Closed ndvbd closed 5 years ago
Hi. The data structures storing the weights as counts support the lookup operation that, given a ngram, returns its associated weight. The data structures storing the weights as prob/backoff support, instead, the score operation. See details in the README (Benchmark section) and in the relevant paper. Currently, top-k queries are not supported and there is no python binding.
Thanks @jermp, how difficult would it be to modify things to support some top-k? The k doesn't have to be unlimited. For example if I have an ngram-prefix, finding the best 5 or 10 words right after the prefix would be highly useful.
It is not difficult, but currently the library does not support it yet. If you don't care about the efficiency of the operation, one option is to proceed by scan: retrieve all children of a given prefix and just select the top-k. For most queries, it will probably be efficiency too because of the few children to be examined. A more complicated solution could use additional RMQ data structures.

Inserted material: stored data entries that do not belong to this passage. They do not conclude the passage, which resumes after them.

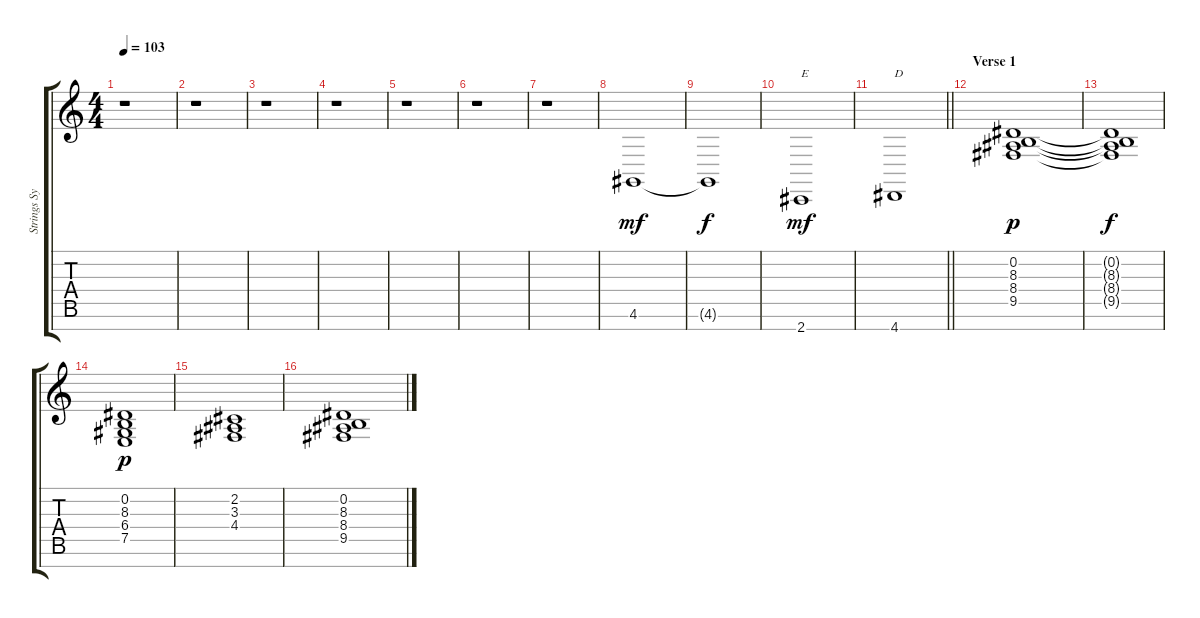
\track ("Strings Synth I" "Strings Sy") {instrument synthstrings2}
\staff {score tabs}
\tuning (E4 B3 G3 D3 A2 E2 B1) {hide}
\ts (4 4)
\tempo 103
\clef g2
\ks c
r.1{dy mf instrument synthstrings2} |
r.1 |
r.1 |
r.1 |
r.1 |
r.1 |
r.1 |
4.6.1 |
4.6{t}.1{dy f} |
2.7.1{txt "E" dy mf} |
\barLineRight lightlight
4.7.1{txt "D"} |
\section ("" "Verse 1")
(0.2 8.3 8.4 9.5).1{dy p} |
(0.2{t} 8.3{t} 8.4{t} 9.5{t}).1{dy f} |
(0.2 8.3 6.4 7.5).1{dy p} |
(2.2 3.3 4.4).1 |
(0.2 8.3 8.4 9.5).1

Thanks @jermp, I see the lookup() operation in trie_count_lm.h, but what's the right way to scan all children of a given prefix?
Currently, there is no method that allows you to do this but I can implement that.
That would be fantastic.
Hi! Can you list what operation this data structure provide? Is the data structure internally sorted by the weights, so we can easily, in O(k), find the k-top next tokens of an ngram prefix? Can this data structure be used from python?